## Task to carry out:
Output every line of the data below unchanged, omitting the pictures.

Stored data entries
* * * * * * *
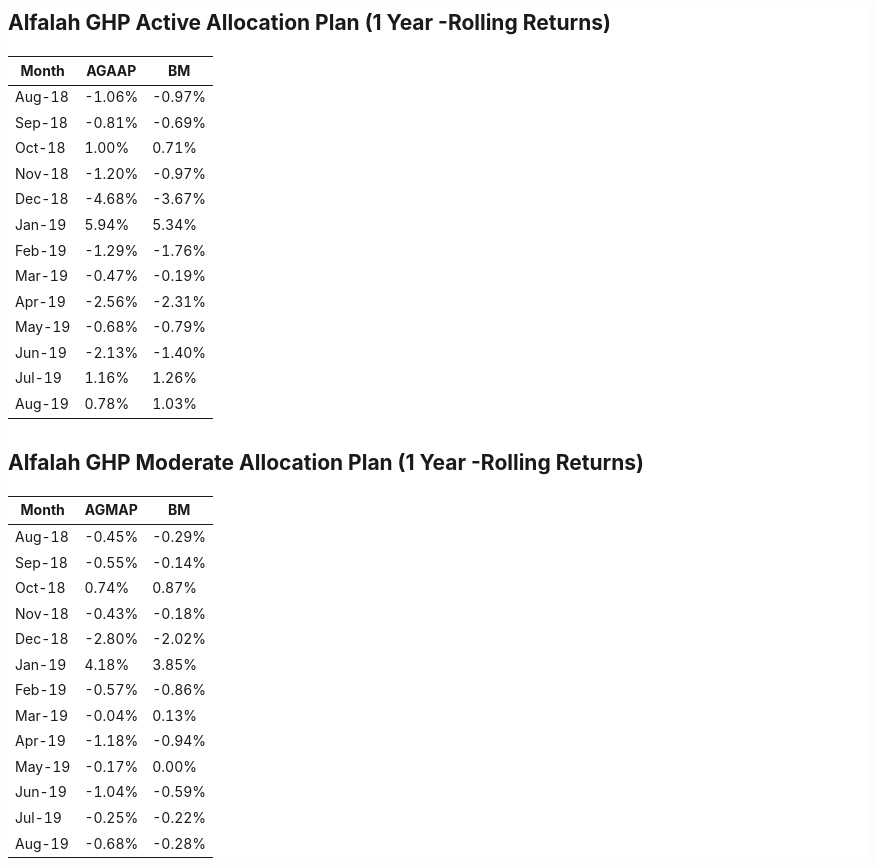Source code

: ## Alfalah GHP Active Allocation Plan (1 Year -Rolling Returns)

|Month|AGAAP|BM|
|---|---|---|
|Aug-18|-1.06%|-0.97%|
|Sep-18|-0.81%|-0.69%|
|Oct-18|1.00%|0.71%|
|Nov-18|-1.20%|-0.97%|
|Dec-18|-4.68%|-3.67%|
|Jan-19|5.94%|5.34%|
|Feb-19|-1.29%|-1.76%|
|Mar-19|-0.47%|-0.19%|
|Apr-19|-2.56%|-2.31%|
|May-19|-0.68%|-0.79%|
|Jun-19|-2.13%|-1.40%|
|Jul-19|1.16%|1.26%|
|Aug-19|0.78%|1.03%|

## Alfalah GHP Moderate Allocation Plan (1 Year -Rolling Returns)

|Month|AGMAP|BM|
|---|---|---|
|Aug-18|-0.45%|-0.29%|
|Sep-18|-0.55%|-0.14%|
|Oct-18|0.74%|0.87%|
|Nov-18|-0.43%|-0.18%|
|Dec-18|-2.80%|-2.02%|
|Jan-19|4.18%|3.85%|
|Feb-19|-0.57%|-0.86%|
|Mar-19|-0.04%|0.13%|
|Apr-19|-1.18%|-0.94%|
|May-19|-0.17%|0.00%|
|Jun-19|-1.04%|-0.59%|
|Jul-19|-0.25%|-0.22%|
|Aug-19|-0.68%|-0.28%|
* * * * * * *
## Response area:
Source code

: ## Alfalah GHP Active Allocation Plan (1 Year -Rolling Returns)

|Month|AGAAP|BM|
|---|---|---|
|Aug-18|-1.06%|-0.97%|
|Sep-18|-0.81%|-0.69%|
|Oct-18|1.00%|0.71%|
|Nov-18|-1.20%|-0.97%|
|Dec-18|-4.68%|-3.67%|
|Jan-19|5.94%|5.34%|
|Feb-19|-1.29%|-1.76%|
|Mar-19|-0.47%|-0.19%|
|Apr-19|-2.56%|-2.31%|
|May-19|-0.68%|-0.79%|
|Jun-19|-2.13%|-1.40%|
|Jul-19|1.16%|1.26%|
|Aug-19|0.78%|1.03%|

## Alfalah GHP Moderate Allocation Plan (1 Year -Rolling Returns)

|Month|AGMAP|BM|
|---|---|---|
|Aug-18|-0.45%|-0.29%|
|Sep-18|-0.55%|-0.14%|
|Oct-18|0.74%|0.87%|
|Nov-18|-0.43%|-0.18%|
|Dec-18|-2.80%|-2.02%|
|Jan-19|4.18%|3.85%|
|Feb-19|-0.57%|-0.86%|
|Mar-19|-0.04%|0.13%|
|Apr-19|-1.18%|-0.94%|
|May-19|-0.17%|0.00%|
|Jun-19|-1.04%|-0.59%|
|Jul-19|-0.25%|-0.22%|
|Aug-19|-0.68%|-0.28%|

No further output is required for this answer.